北海道松前町の松前小島で、防護服を着て調査に当たる捜査員ら=4日(松前さくら漁協提供) 北海道松前町の松前小島で、防護服を着て調査に当たる捜査員ら=4日(松前さくら漁協提供)

 北海道松前町の無人島に避難した北朝鮮の木造船が、朝鮮人民軍傘下の船とみられることが判明した。島からはテレビや冷蔵庫などがなくなり、沿岸各地を騒がす問題は「遭難」から「事件」に性格が一変。対立を深める北朝鮮が相手とみられるだけに、警察や海上保安庁は難しい判断を迫られそうだ。

 無人島の松前小島は周囲約4キロ、面積約1・5平方キロ。北東の避難港に松前さくら漁協(松前町)が所有する避難小屋があり、高台には灯台が立つ。漁協の吉田修策さん(67)が密漁の監視を任され、小屋に私物のテレビや冷蔵庫、漁具などを置いていた。

 小屋には6畳間が3室ある。イカやコンブなどの漁で年100日は島周辺に行くため、食器や着替えなど生活用品もあった。しかし、今月3~4日に吉田さんが訪れると、小屋の入り口がこじ開けられ、中の様子は一変していた。
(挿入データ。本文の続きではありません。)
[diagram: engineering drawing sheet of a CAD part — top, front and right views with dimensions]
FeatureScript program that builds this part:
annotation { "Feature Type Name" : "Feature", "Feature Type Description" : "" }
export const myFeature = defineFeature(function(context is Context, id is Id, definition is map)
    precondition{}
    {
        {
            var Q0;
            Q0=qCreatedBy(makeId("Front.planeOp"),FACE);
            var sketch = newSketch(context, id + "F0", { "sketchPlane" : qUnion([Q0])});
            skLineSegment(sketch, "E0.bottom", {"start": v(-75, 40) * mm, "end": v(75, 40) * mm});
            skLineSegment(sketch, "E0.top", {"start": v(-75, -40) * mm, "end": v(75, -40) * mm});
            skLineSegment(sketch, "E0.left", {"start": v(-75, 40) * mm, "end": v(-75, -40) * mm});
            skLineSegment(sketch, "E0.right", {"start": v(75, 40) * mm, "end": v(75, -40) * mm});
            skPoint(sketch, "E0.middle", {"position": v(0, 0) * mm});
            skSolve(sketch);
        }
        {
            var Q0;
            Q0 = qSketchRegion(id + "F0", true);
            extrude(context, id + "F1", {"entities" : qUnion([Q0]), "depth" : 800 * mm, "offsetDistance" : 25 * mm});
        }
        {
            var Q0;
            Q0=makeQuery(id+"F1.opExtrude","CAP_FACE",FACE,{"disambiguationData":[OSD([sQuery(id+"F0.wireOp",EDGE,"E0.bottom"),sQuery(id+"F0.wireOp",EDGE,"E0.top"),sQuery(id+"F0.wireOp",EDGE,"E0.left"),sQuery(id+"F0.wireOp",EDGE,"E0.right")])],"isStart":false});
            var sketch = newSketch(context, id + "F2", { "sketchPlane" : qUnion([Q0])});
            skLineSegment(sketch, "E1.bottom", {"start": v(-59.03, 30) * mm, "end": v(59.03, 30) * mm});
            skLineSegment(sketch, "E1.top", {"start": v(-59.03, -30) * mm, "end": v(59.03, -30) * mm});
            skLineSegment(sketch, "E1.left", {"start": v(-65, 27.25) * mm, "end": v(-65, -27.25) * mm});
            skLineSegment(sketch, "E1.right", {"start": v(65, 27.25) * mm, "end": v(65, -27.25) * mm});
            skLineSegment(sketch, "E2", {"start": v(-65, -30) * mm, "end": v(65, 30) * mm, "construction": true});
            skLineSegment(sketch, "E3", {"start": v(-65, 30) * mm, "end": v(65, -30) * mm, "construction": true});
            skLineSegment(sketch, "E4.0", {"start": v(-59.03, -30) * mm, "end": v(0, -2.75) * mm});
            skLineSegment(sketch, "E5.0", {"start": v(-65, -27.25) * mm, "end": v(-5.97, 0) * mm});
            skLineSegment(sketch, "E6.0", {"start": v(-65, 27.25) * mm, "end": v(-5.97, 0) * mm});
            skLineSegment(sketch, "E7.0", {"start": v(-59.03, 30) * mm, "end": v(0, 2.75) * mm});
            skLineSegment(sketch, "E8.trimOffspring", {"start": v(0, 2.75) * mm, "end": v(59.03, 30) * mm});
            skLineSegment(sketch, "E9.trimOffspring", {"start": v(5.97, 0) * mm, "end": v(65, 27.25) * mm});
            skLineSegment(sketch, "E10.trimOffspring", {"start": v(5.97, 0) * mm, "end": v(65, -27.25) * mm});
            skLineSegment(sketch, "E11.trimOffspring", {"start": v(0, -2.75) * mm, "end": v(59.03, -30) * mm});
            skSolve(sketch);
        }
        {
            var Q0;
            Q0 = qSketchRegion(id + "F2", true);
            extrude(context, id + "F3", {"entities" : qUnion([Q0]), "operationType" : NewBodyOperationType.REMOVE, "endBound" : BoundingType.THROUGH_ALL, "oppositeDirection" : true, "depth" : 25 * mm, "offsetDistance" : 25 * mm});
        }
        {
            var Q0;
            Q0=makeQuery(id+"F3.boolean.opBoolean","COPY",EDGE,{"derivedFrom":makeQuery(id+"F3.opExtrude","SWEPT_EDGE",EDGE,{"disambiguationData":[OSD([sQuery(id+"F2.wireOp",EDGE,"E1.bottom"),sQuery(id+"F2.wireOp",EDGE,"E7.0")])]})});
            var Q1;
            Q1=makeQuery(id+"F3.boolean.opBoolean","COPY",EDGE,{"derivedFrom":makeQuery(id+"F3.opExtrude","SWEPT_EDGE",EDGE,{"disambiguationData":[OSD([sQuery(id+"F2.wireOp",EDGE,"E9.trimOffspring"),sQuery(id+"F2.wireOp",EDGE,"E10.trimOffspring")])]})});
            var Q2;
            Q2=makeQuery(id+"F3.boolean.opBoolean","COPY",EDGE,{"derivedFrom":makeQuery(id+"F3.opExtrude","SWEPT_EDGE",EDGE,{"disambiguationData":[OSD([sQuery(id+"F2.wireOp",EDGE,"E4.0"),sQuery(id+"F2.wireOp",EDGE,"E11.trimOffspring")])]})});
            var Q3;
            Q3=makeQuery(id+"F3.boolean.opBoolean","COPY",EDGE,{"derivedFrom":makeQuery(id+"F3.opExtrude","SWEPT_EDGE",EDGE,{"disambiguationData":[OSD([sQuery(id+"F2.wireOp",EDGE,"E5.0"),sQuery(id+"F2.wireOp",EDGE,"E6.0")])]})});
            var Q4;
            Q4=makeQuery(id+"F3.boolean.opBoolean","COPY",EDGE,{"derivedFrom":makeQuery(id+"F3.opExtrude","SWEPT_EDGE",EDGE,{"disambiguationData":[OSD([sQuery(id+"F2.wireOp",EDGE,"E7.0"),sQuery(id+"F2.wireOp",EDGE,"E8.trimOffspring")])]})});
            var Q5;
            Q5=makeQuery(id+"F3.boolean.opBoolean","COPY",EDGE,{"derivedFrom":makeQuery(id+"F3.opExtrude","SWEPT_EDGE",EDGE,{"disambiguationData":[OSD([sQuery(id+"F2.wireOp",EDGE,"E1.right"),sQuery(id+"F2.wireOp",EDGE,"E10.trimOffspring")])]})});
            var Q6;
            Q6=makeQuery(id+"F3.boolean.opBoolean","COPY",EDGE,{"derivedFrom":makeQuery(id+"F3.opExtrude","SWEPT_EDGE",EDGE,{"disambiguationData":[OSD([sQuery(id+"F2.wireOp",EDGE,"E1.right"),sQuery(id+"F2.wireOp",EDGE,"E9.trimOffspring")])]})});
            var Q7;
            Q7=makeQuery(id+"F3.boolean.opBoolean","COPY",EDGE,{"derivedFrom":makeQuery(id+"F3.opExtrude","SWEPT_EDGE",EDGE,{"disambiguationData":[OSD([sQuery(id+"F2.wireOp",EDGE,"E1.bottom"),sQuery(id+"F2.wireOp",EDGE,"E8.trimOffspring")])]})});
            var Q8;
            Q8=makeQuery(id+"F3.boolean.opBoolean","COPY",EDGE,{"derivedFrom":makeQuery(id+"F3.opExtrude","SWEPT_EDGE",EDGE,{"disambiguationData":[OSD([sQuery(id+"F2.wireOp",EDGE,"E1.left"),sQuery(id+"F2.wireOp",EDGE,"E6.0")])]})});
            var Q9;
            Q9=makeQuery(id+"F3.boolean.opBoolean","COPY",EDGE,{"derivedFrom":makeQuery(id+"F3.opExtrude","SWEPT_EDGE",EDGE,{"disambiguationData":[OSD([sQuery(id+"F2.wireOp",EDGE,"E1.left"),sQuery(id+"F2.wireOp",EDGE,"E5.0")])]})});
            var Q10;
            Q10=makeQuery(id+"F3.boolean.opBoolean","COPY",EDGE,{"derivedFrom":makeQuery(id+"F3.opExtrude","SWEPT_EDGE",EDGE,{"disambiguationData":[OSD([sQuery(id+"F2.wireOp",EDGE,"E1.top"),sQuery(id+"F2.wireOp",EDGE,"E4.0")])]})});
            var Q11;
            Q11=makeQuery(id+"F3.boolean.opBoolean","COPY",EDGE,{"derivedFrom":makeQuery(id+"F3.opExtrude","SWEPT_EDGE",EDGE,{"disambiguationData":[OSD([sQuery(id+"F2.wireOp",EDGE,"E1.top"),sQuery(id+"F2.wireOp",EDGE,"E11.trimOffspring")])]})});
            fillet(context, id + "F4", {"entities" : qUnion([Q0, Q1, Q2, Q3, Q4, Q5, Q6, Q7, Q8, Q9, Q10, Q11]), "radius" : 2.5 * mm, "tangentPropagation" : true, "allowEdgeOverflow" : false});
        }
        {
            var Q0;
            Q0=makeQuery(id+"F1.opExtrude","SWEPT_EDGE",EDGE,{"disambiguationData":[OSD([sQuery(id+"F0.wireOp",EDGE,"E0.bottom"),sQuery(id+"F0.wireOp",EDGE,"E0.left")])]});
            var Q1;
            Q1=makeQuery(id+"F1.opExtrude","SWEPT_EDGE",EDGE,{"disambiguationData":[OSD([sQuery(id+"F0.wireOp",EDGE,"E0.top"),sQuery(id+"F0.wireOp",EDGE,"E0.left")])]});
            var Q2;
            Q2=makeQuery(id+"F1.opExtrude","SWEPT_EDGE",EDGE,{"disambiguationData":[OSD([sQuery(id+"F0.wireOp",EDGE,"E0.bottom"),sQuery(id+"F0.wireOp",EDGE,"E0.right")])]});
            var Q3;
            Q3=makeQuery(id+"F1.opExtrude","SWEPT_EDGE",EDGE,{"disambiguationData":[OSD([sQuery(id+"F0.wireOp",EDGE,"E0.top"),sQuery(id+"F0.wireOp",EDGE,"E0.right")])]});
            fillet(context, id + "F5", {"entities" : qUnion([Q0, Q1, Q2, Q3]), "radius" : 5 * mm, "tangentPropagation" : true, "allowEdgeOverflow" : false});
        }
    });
 鍋の中に魚が放置され、ストーブを使った形跡もあった。港内には何者かが刺し網を仕掛けており、魚30匹以上が腐りかけたまま放置されていたという。

 憤る吉田さんは「(木造船の乗員は)魚を調達して、しばらく滞在していたのではないか」と語った。

 道警は窃盗の疑いで船員らから事情を聴くなど捜査を開始。ある道警幹部は「逮捕や書類送検するかは道警だけでは決められない。関係機関と協議して対応を検討する」と話す。